The Australian Museum Lord Howe Island Expedition 2017—birds and mammals

The Australian Museum Research Institute Terrestrial Vertebrates team was on Lord Howe Island from 12–24 March 2017. Our aims were to improve the Museum’s specimen and tissue collection of birds and mammals from the Island, to collect base-line samples of the two introduced rodent species before their planned eradication, and to exhume the skeletal remains of three beaked whales which were buried on the Island in 2011. Samples were collected from 96 individuals of 10 species of birds on Lord Howe Island. Blood samples were collected from 30 individuals that were subsequently released, including representatives of three of the four extant endemic taxa. Feather samples were collected from a further 17 living individuals, while 47 specimens that had been found dead on the island by residents were transported back to the Museum for curation as skins, skeletons and tissues. Twenty-seven Lord Howe Woodhen, Hypotaenidia sylvestris specimens were included in this collection. These samples will be used in future research projects on the conservation ecology of the Woodhen, and microevolution of island avifauna.
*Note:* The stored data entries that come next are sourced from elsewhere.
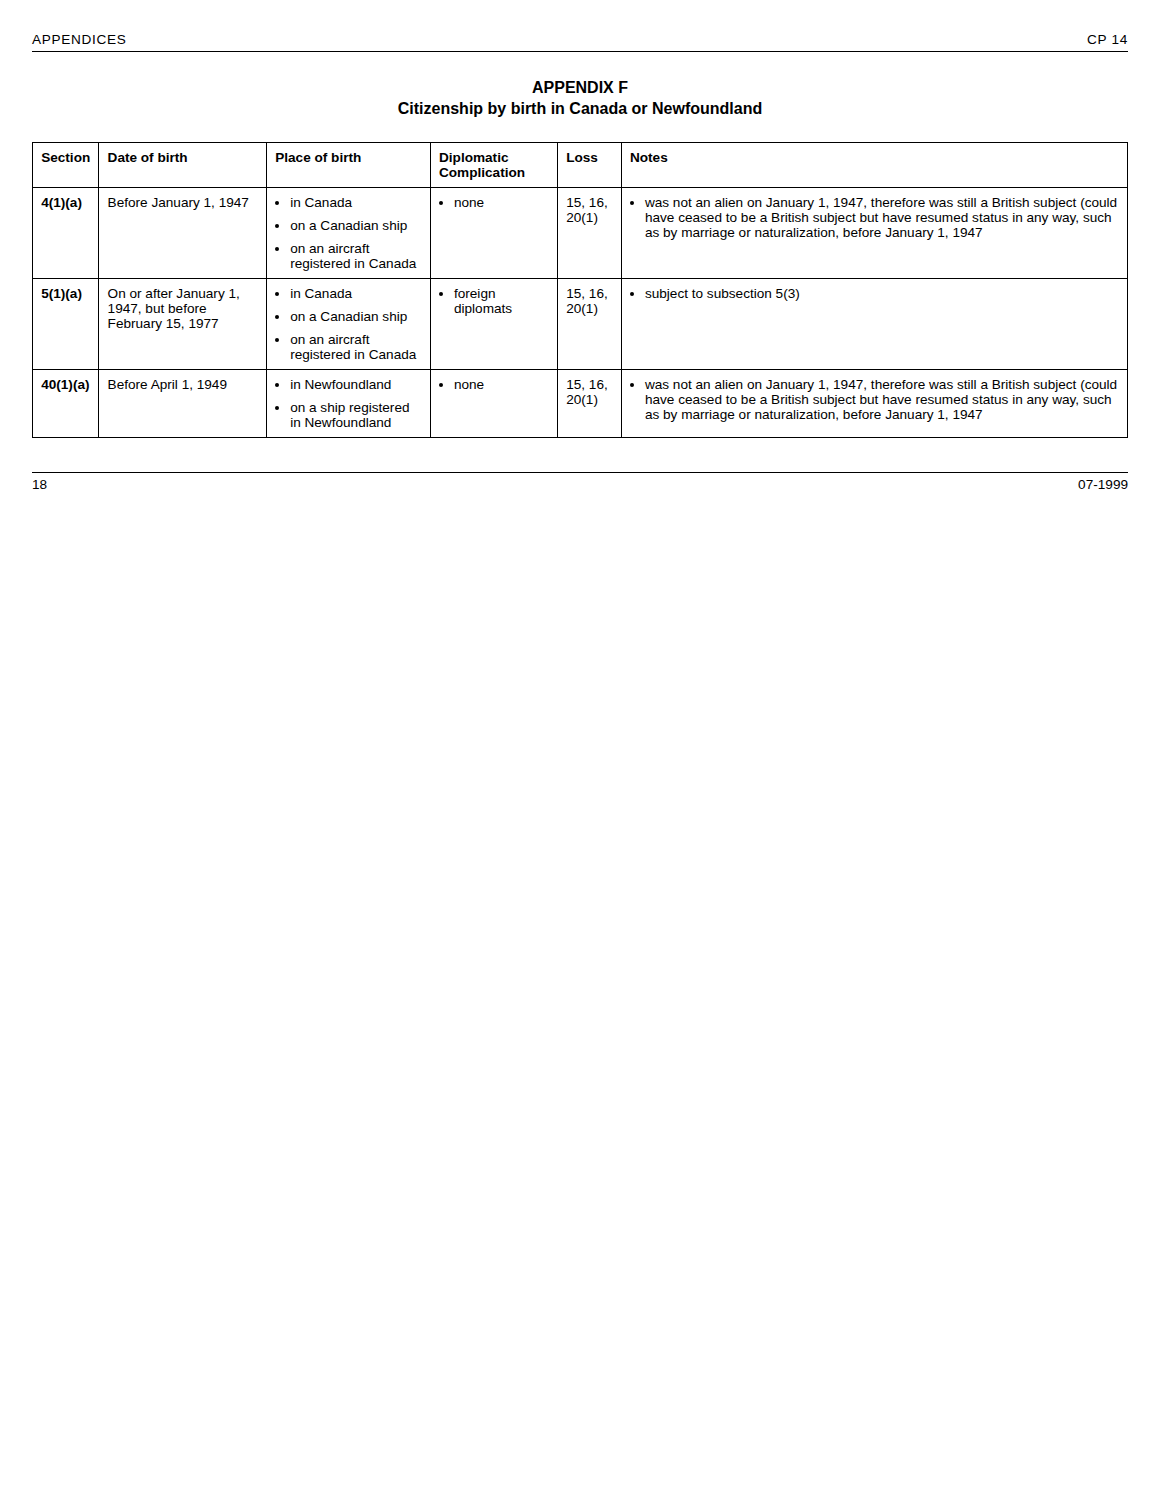APPENDICES CP 14
APPENDIX F
Citizenship by birth in Canada or Newfoundland
| Section | Date of birth | Place of birth | Diplomatic Complication | Loss | Notes |
| --- | --- | --- | --- | --- | --- |
| 4(1)(a) | Before January 1, 1947 | in Canada on a Canadian ship on an aircraft registered in Canada | none | 15, 16, 20(1) | was not an alien on January 1, 1947, therefore was still a British subject (could have ceased to be a British subject but have resumed status in any way, such as by marriage or naturalization, before January 1, 1947 |
| 5(1)(a) | On or after January 1, 1947, but before February 15, 1977 | in Canada on a Canadian ship on an aircraft registered in Canada | foreign diplomats | 15, 16, 20(1) | subject to subsection 5(3) |
| 40(1)(a) | Before April 1, 1949 | in Newfoundland on a ship registered in Newfoundland | none | 15, 16, 20(1) | was not an alien on January 1, 1947, therefore was still a British subject (could have ceased to be a British subject but have resumed status in any way, such as by marriage or naturalization, before January 1, 1947 |
18 07-1999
Fifteen genetic samples (4 specimens and 11 wing biopsy samples) were obtained from the Island’s only extant native mammal, the Large Forest Bat, Vespadelus darlingtoni. Preliminary analysis indicated that the Lord Howe Island population was most similar to the northeast New South Wales population, but variation across the species’ range in calls, morphology and genetics warrants further investigation. Specimens and tissue samples were also collected from populations of the Island’s introduced House Mouse, Mus musculus (n = 38) and Black Rat, Rattus rattus (n = 12). These samples will provide a valuable record of the pre-eradication rodent population of Lord Howe Island. Three Densebeaked Whale, Mesoplodon densirostris skeletons, two females and a sub-adult male, were successfully recovered. Overall, these new specimens and tissue samples will significantly enhance the Australian Museum’s collection, provide documentation of the contemporary bird and mammal fauna of Lord Howe Island, as well as support current and future research projects.